Assembly of transformed components

We now have a routes and stops table. From these two, we can work through the routes and assembly the related stops (ordered, now) for each route, converting the data into a TransitJSON format:

transitjson = {
    'type': 'FeatureCollection',
    'features': []
}

routes_reproj = routes_temp.to_crs(epsg=4326)
for i, row in routes_reproj.iterrows():
    # Calculate stops for this route, ordered
    stops_sub = stops_gdf[stops_gdf.route_name == row['name']]
    stops_sub = stops_sub.sort_values(by='stop_order')
    stops = [[x, y] for x, y in zip(stops_sub.stop_lon, stops_sub.stop_lat)]
    transitjson['features'].append({
        'geometry': {
            'coordinates': [[x, y] for x, y in zip(*row.geometry.xy)],
            'type': 'LineString'},
        'properties': {
            'average_speed': 15, # mph
            'headway': row.frequency * 60,  # in seconds
            'stops': stops,
            'bidirectional': True}
    })

Loading into a graph

From here on out, we can just use peartree utilities. We can load the TransitJSON into peartree easily - and it will identify the segments and convert the summary TransitJSON data into a NetworkX graph in one line:

import peartree as pt
G = pt.load_synthetic_network_as_graph(transitjson)

Once we have that object, we can plot it, perform accessibility analyses with it, whatever we want.

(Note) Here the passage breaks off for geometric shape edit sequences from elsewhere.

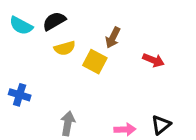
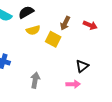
red arrow: (153, 60) -> (90, 25), moved
black triangle: (161, 125) -> (82, 66), moved

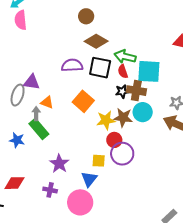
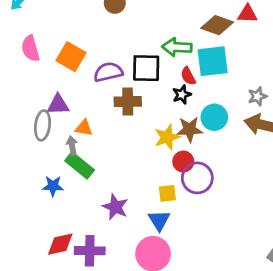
pink semicircle: (21, 20) -> (30, 49), moved
brown diamond: (96, 41) -> (217, 25), moved
red semicircle: (123, 71) -> (188, 76), moved
brown cross: (136, 91) -> (128, 102), moved
orange square: (83, 101) -> (71, 57), moved
purple cross: (50, 190) -> (90, 251), moved, size x1.5

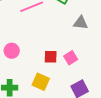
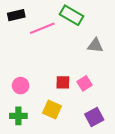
pink circle: (12, 51) -> (21, 86), moved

Here is what the network looks like, plotted (akin to our previous plot):

asgraph

Betweenness centrality

In a previous post I computed the betweenness centrality (BC) of the current Brooklyn bus network. I am just going to repeat that same calculation method here and visualize what the old and new BC results look like (including code to generate below for reference):

Old system, from previous post:

oldsys

New proposed system:

newsys

What is immediately visible is that the system is significantly more balanced overall. As a result, the network features a much more balanced level of centrality along its graph nodes. In part, that is also achieved through more sparse network connections. Higher frequencies along all routes, though, reduced segment impedance and thus contributes greatly to less reliance on single thoroughfares (such as Flatbush).

Code to generate:

import networkx as nx

nodes = nx.betweenness_centrality(G)

nids = []
vals = []
for k in nodes.keys():
    nids.append(k)
    vals.append(nodes[k])

vals_adj = []
m = max(vals)
for v in vals:
    if v == 0:
        vals_adj.append(0)
    else:
        r = (v/m)
        vals_adj.append(r * 0.01)

fig, ax = pt.generate_plot(G)

ps = []
for nid, buff_dist in zip(nids, vals_adj):
    n = G.node[nid]
    if buff_dist > 0:
        p = Point(n['x'], n['y']).buffer(buff_dist)
        ps.append(p)
    
gpd.GeoSeries(ps).plot(ax=ax, color='r', alpha=0.75)

Next steps

A quick win would be to get some employment and housing data (the company I work for, UrbanFootprint happens to have a highly accurate canvas of this for the whole country, and calculate network accessibility on the current system and the future system (actually quite easy to do in UrbanFootprint, so maybe could do the rest of this work in an existing application…).